Pick out every line in the rows below that contains the word "haben", and copy each one in full.

Start of Record set

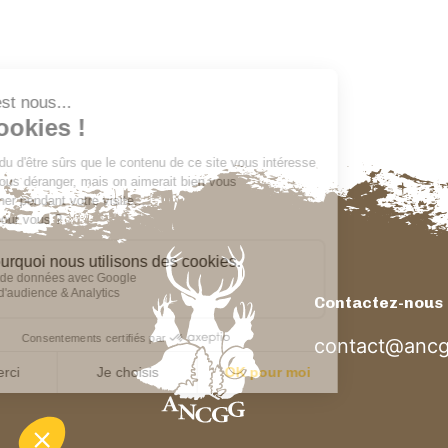
Contactez-nous
contact@ancg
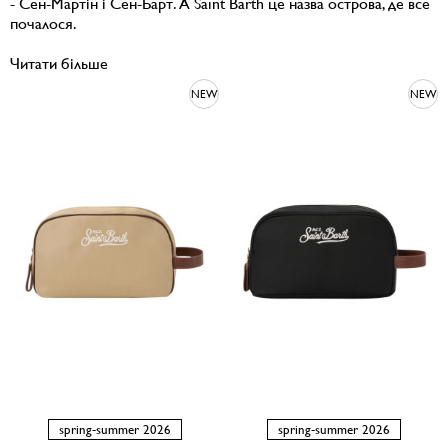
- Сен-Мартін і Сен-Барт. А Saint Barth це назва острова, де все
почалося.
Читати більше
NEW
NEW
spring-summer 2026
spring-summer 2026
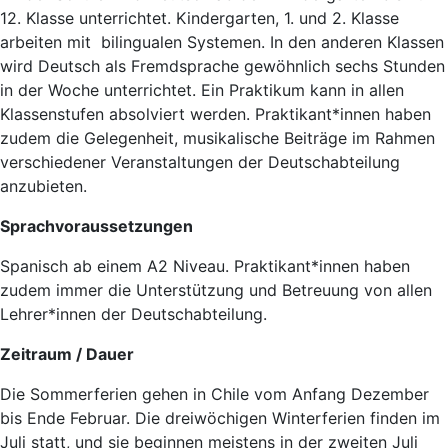
12. Klasse unterrichtet. Kindergarten, 1. und 2. Klasse
arbeiten mit bilingualen Systemen. In den anderen Klassen
wird Deutsch als Fremdsprache gewöhnlich sechs Stunden
in der Woche unterrichtet. Ein Praktikum kann in allen
Klassenstufen absolviert werden. Praktikant*innen haben
zudem die Gelegenheit, musikalische Beiträge im Rahmen
verschiedener Veranstaltungen der Deutschabteilung
anzubieten.
Sprachvoraussetzungen
Spanisch ab einem A2 Niveau. Praktikant*innen haben
zudem immer die Unterstützung und Betreuung von allen
Lehrer*innen der Deutschabteilung.
Zeitraum / Dauer
Die Sommerferien gehen in Chile vom Anfang Dezember
bis Ende Februar. Die dreiwöchigen Winterferien finden im
Juli statt, und sie beginnen meistens in der zweiten Juli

End of Record set

| Your solution |
Klassenstufen absolviert werden. Praktikant*innen haben
Spanisch ab einem A2 Niveau. Praktikant*innen haben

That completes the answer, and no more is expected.